Wrong Creation Date Properties / Dataview lists wrong date

Hi Guys,
I am a super beginner with Dataview and I have searched extensively, but I couldn’t find any solution. I would appreciate any help as it gets very confusing. :pray:

I regularly write video scripts in Obsidian and use a “Creation Date” in my Properties (Property Type “Date”) to tag the date my script was written.

Sometimes I have to modify it to a certain date, depending on the project. Sometimes things got written by hand and I have to choose the right day in tha past. So I have to change the date retrospectively regularly.

Initially, I tried using ‘file.cday’ to list scripts by this property, but it doesn’t align with the creation date added in the properties. It seems Obsidian pulls the real note creation date.

Right?

So, I’m seeking a solution to list scripts based on my ‘Creation Date’ property.

This is how my note Properties look like:

---
Creation Date: 2024-03-06
Area: "[[%CRAFT]]"
tags:
- craft
 - script/draft
---

and this snippet doesn’t work:

TABLE Creation Date as "Created"
FROM #script/draft and -"03. Resources/templates"
SORT file.ctime DESC

Where am I misinterpreting Dataview and YAML/Properties?

Here some examples how dataview lists the original but not the property date:


Any ideas or recommendations would be highly appreciated.

Thank you.

I think the space between Creation and Date could be the culprit :thinking:

It’s generally not a good idea to use “space separated multi-words” key names :sweat_smile:.
It’s not a bad idea either… but it just adds an unnecessary thin layer of complexity down the line :innocent:.

Instead, one can use Camel Case (creationDate), Pascal Case (CreationDate), Snake case (creation_date), and alike… (avoid using numbers with Kebab Case (creation-date) though … I run into similar issue with that :innocent: ).

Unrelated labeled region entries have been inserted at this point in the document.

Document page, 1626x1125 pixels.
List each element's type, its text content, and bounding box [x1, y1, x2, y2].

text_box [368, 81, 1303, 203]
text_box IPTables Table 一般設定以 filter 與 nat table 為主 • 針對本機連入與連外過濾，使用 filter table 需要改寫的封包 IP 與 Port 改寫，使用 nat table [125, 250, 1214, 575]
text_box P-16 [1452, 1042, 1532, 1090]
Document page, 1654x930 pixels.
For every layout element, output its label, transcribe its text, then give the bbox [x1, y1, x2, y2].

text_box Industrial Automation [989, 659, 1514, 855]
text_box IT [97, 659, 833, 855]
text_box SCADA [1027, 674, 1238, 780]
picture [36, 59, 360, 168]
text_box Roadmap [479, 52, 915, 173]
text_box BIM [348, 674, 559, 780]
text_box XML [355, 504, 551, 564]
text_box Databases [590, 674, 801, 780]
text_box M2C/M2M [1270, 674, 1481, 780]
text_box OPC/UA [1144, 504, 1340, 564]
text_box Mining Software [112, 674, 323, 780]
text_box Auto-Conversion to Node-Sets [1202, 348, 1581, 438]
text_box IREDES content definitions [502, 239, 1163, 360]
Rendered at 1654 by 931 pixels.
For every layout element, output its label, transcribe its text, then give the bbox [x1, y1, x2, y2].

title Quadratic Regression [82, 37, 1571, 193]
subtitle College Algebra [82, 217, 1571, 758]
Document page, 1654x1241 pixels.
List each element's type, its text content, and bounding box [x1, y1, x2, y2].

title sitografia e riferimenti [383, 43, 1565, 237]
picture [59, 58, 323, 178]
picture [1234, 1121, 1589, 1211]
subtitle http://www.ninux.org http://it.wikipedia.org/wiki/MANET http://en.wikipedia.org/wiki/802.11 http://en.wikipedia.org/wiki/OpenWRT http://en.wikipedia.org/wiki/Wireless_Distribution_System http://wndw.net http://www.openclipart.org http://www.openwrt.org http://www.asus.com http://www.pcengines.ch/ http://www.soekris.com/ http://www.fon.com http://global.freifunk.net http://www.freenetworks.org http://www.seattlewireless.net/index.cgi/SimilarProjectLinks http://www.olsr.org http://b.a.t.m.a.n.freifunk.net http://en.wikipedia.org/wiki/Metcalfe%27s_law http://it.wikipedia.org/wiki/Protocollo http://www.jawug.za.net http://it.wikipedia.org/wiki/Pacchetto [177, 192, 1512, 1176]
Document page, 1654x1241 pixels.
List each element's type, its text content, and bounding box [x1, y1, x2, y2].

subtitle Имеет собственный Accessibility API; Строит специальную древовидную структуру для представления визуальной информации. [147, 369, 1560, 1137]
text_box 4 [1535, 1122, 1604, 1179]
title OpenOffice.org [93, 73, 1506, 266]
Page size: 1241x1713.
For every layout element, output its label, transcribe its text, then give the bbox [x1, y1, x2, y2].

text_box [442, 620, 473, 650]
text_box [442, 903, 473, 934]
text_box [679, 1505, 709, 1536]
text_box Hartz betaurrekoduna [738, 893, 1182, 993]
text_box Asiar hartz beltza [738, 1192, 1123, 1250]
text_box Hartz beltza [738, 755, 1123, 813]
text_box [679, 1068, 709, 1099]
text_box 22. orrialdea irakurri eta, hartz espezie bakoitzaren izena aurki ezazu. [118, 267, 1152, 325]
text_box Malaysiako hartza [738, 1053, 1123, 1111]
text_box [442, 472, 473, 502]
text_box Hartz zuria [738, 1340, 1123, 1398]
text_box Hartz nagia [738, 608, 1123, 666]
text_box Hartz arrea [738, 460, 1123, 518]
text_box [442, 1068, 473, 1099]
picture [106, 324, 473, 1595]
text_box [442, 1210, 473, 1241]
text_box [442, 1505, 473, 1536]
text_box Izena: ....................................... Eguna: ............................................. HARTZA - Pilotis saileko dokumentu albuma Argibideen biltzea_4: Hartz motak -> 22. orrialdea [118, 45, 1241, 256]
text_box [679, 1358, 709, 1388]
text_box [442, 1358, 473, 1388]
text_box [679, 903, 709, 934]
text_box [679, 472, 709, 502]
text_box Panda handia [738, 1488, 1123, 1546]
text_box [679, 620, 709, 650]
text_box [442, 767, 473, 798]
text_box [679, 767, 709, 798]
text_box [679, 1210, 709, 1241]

Fortunately, Dataview also provides a workaround for this type of use case scenario, as it also stores, within the file object, a Kebab case version of the keys used in Properties… Meaning that your Creation Date key can be used as creation-date within the query :blush: .

Another way to get there would be to use row["Creation Date"] instead of Creation Date as it is.

Here’s a link to the relevant documentation: How do I access fields with spaces in the name? :blush:

So, for your query, this:

```dataview
TABLE creation-date as "Created"
FROM #script/draft and -"03. Resources/templates"
SORT file.ctime DESC
```

or this:

```dataview
TABLE row["Creation Date"] as "Created"
FROM #script/draft and -"03. Resources/templates"
SORT file.ctime DESC
```

Should give you the expected results :blush: .

As for this:

Yes, file.ctime, file.mtime, file.cday, file.mday are all referring to moment the file was created/modified on your system/file explorer which can be unreliable (as it can sometimes, under certain conditions, be overridden AFAIK).

5 Likes

This is so incredibely helpful. Thank you so much!

I didn’t know about the multi name keywords, but I will change it for the future.

Both of your queries worked! :pray:

Thanks again!!

1 Like

My pleasure :smile: !

I’m very glad to know it helped you move forward :grin: !

1 Like

Although the notes done by @Pch regarding how to address field names with spaces in are correct, the sort order of your files and what you display are still two different things in a query like:

```dataview
TABLE row["Creation Date"] as "Created"
FROM #script/draft and -"03. Resources/templates"
SORT file.ctime DESC
```

This will still sort on the file creation time, and display the Creation Date field. As such, you might still run into issues if we these values don’t correspond. So a better query would be to use:

```dataview
TABLE row["Creation Date"] as "Created"
FROM #script/draft and -"03. Resources/templates"
SORT row["Creation Date"] DESC, file.name ASC
```

Or similar variations using the same field for both display and sorting. I’ve also added a secondary sort on the file name, just in case you’ve got multiple files on any given date.